WHAT TO DO: All the lines below should appear again unchanged, though their pictures should not.

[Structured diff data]
== Segment start ==

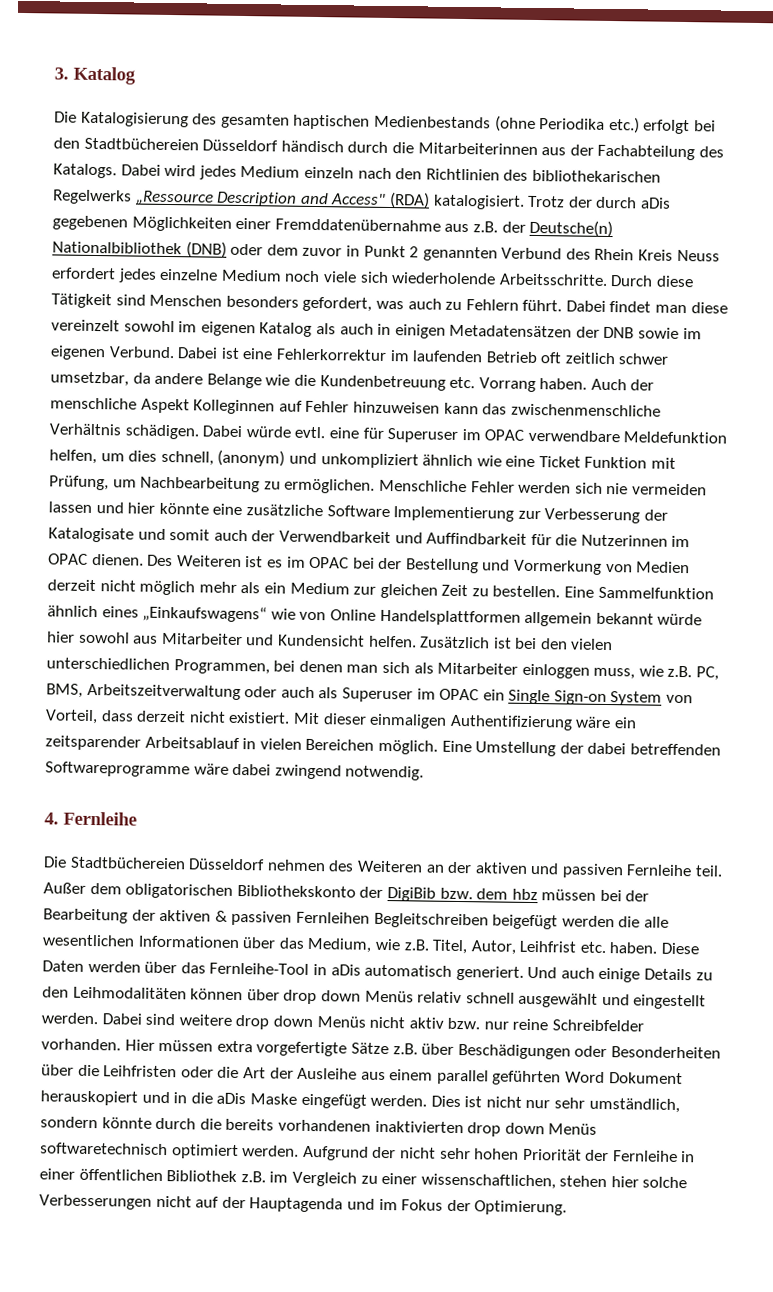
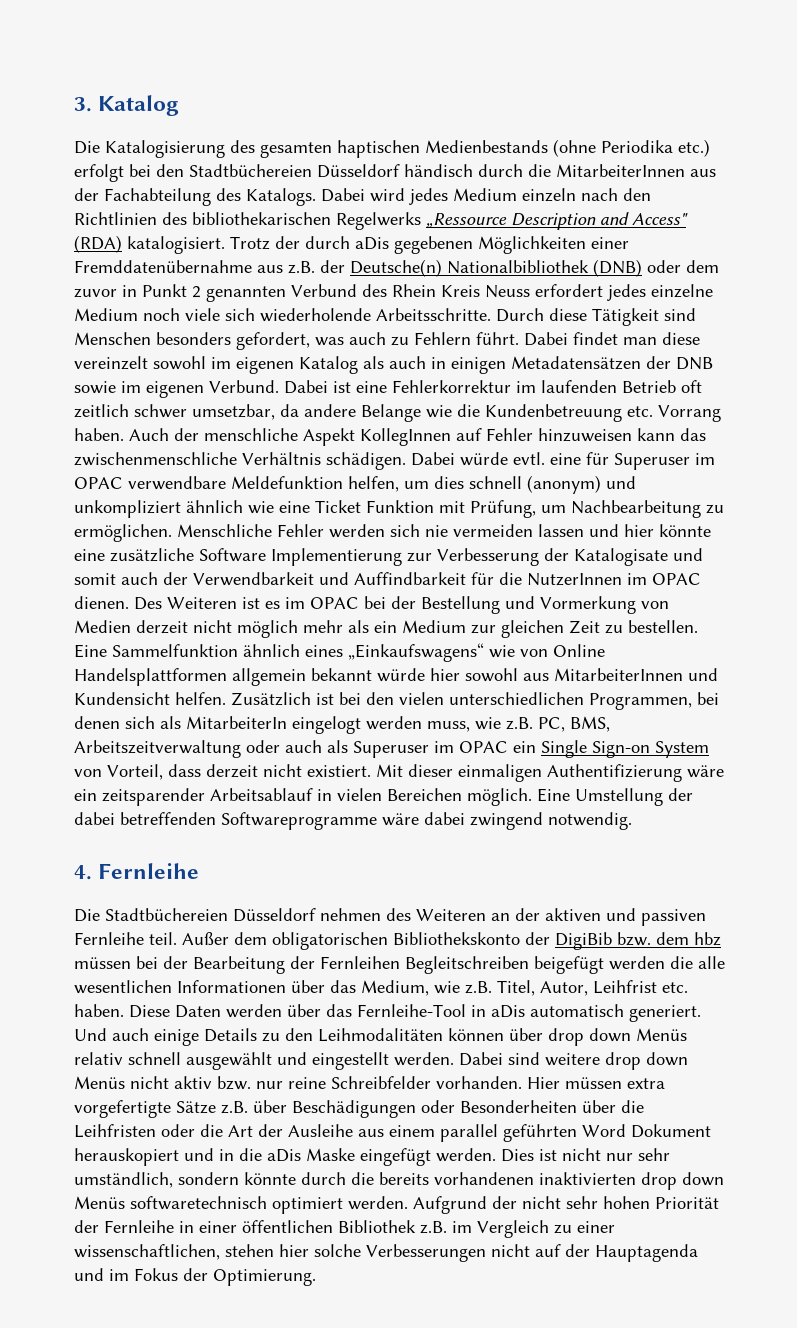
[417,142,538,156] Mitarbeiterinnen -> [556,164,685,177] MitarbeiterInnen
[193,399,276,415] Kolleginnen -> [360,428,451,446] KollegInnen
[160,450,214,466] schnell, -> [469,476,522,489] schnell
[580,534,668,547] Nutzerinnen -> [527,573,622,586] NutzerInnen
[161,632,243,646] Mitarbeiter -> [554,668,683,681] MitarbeiterInnen
[346,664,379,673] man -> (120, 722) none
[437,662,590,679] Mitarbeiter einloggen -> [186,716,422,734] MitarbeiterIn eingelogt werden
[159,909,293,926] aktiven & passiven -> (315, 962) none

== Segment end ==

EXERCISE OUTPUT:
[417,142,538,156] Mitarbeiterinnen -> [556,164,685,177] MitarbeiterInnen
[193,399,276,415] Kolleginnen -> [360,428,451,446] KollegInnen
[160,450,214,466] schnell, -> [469,476,522,489] schnell
[580,534,668,547] Nutzerinnen -> [527,573,622,586] NutzerInnen
[161,632,243,646] Mitarbeiter -> [554,668,683,681] MitarbeiterInnen
[346,664,379,673] man -> (120, 722) none
[437,662,590,679] Mitarbeiter einloggen -> [186,716,422,734] MitarbeiterIn eingelogt werden
[159,909,293,926] aktiven & passiven -> (315, 962) none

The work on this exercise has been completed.